La natation en mer c’est se faire ballotter par les vagues, être dépendant du vent, une profondeur beaucoup plus importante qu’en piscine qui donne l’impression de ne pas avancer du tout voire parfois de reculer, de se faire piquer par des méduses et gérer la température de son corps uniquement par l’alimentation et la cadence des bras. Pour ne rien vous cacher c’était très difficile, on a beau s’entrainer des heures en piscine, enchaîner 6h en mer c’est bien plus fatiguant.
On nageait environ deux fois par jour et une nuit (à partir de minuit) nous avons enchaîné 6h de course à pied puis 6h de natation avec une pause d’une heure entre les deux entraînements. Simplement pour se rendre compte de l’importance de la fatigue et du repos dans ce type de course. La privation de sommeil c’est vraiment particulier et peu de gens l’ont expérimenté. 
Quand on s’entraine ou à l’approche d’une compétition le mot d’ordre est souvent « le repos est très important », « il faut beaucoup dormir ». C’est vrai. Sauf quand ça fait partie de la course, il faut essayer avant. Les navigateurs en solitaires ont l’habitude de ces déficits. Les jeunes parents aussi…à chacun sa raison.

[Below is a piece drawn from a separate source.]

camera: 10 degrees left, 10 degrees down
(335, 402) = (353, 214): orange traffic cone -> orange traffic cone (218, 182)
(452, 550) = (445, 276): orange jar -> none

Un soir on a expérimenté la natation en mer de nuit. On a ajouté des petites lampes étanches qui permettaient aux organisateurs de ne pas nous perdre. La visibilité est proche de 0, heureusement nuit claire cette nuit la lune et les lumières de la côte ont permis d’observer certains contrastes dans l’eau. Un véritable film d’horreur à l’aveuglette.

Les enseignements de ce stage :
1) Sur des ultras de plusieurs jours, le repos est très important et doit être prévu, géré, managé.

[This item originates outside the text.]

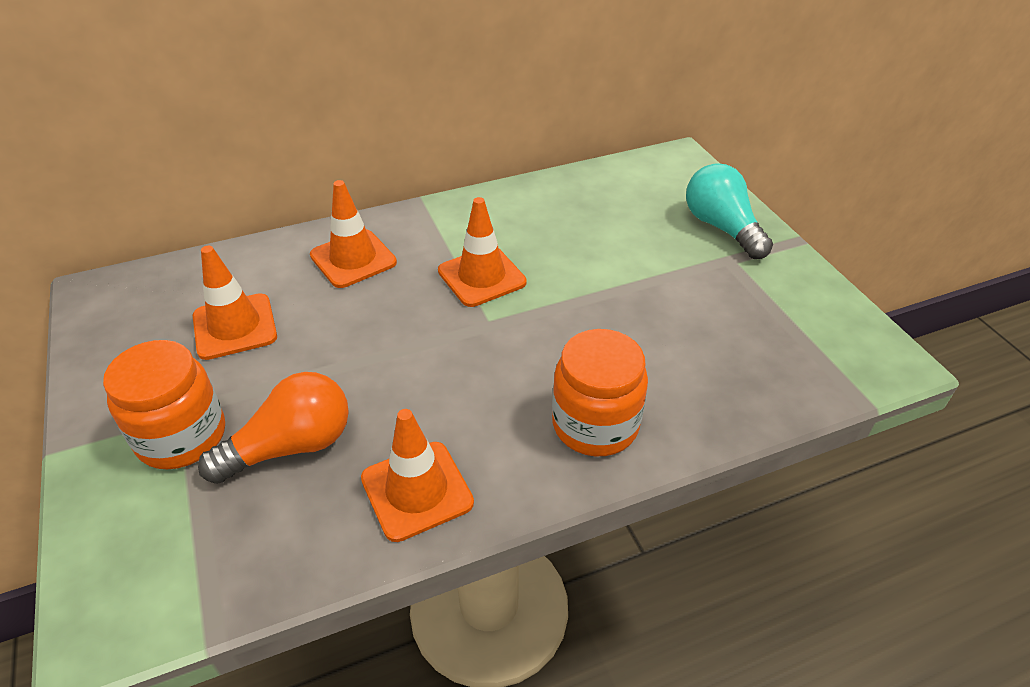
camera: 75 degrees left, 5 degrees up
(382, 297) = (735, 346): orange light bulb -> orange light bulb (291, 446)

2) On peut être un bon nageur de piscine, lac ou rivière mais la mer c’est une autre paire de manches : la technique de glisse ne suffit pas
3) Pour les très longues distances et donc plusieurs dizaines d’heures de course, il faut travailler son mental pour ne pas lâcher prise facilement. Le corps est bien fait mais la tête peut rapidement prendre le dessus avec des pensées négatives telles que « je n’y arriverai pas, je n’avance pas, ce n’est pas normal », ce que les anglais appelle le "monkey mind". C’est important de travailler ce point avec beaucoup de détachement par rapport à soi-même. Notamment en allongeant certains entrainements pour se retrouver dans la même situation.
4) On peut n’avoir plus de jambes (suite à un marathon), mais il reste les épaules pour avancer en natation pendant des heures ou inversement, l’enchainement est carrément faisable.
5) L’apport calorique doit être énorme et constant même dans l’eau. Il faut trouver ce qui nous convient le mieux : pour l’instant c’est des saucisses de Strasbourg, du velouté chaud, du thé avec du miel, des biscuits apéritifs, des noix de cajou.
Au final c’était 7 jours à 90km de natation et 72km de course à pied soit une bonne préparation pour la suite.